Here's quote from that article, btw:

In April, a friend of mine was scheduled to participate in a storytelling series called “The Stoop” at a Baltimore arts organization called Creative Alliance, and it turned out that Simon was on the bill, too, so I went. The theme was “My Nemesis,” and after six fantastic tales, Simon stepped to the stage in an untucked black shirt and jeans. “My nemesis,” Simon said graciously, “is whoever asked me to follow that up.” Simon then set up his own story. He described himself as a grudge-holder nonpareil, motivated only by an egotistical need to prove to people that they were wrong and he was right. “So naturally,” he said, “the place I needed to be was in journalism.” He was happy at the Sun, he told the full house, but then Marimow and Carroll came along.

Simon slammed their vision of journalism. He trashed the work they were most proud of, mocked their social graces, and dropped on them a generous payload of f-bombs. “Whenever they hear the word ‘Pulitzer,’ they become tumescent,” he said. Naming a nasty fourth season Wire character “Marimow” wasn’t enough, so Simon cast one-dimensional caricatures of Carroll and Marimow for the fifth season just to put a finger in their eyes.

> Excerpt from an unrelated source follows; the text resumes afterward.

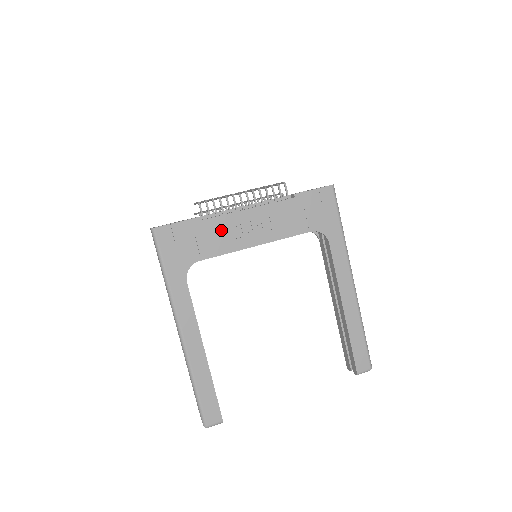
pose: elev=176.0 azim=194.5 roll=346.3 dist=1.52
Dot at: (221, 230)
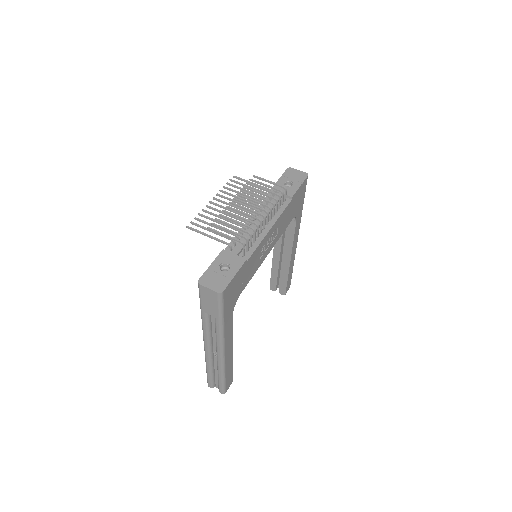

The twist in the story, in Simon’s telling, is that when he heard about Carroll’s heroic stand at the Los Angeles Times and about Marimow’s recent bout with prostate cancer, he felt bad. And then, when his actors started filling out the characters as real, complex human beings, he realized his own smallness and pettiness. Good storytelling dictated that the season would have to fully develop the characters and confront the bigger issues currently facing journalism, not just irritate his old “asshole bosses.”

Once one watches this season, this seems pretty syllogistic - Whitting and Klebanow are Carroll and Marimow. john k (talk) 21:36, 15 January 2008 (UTC)[reply]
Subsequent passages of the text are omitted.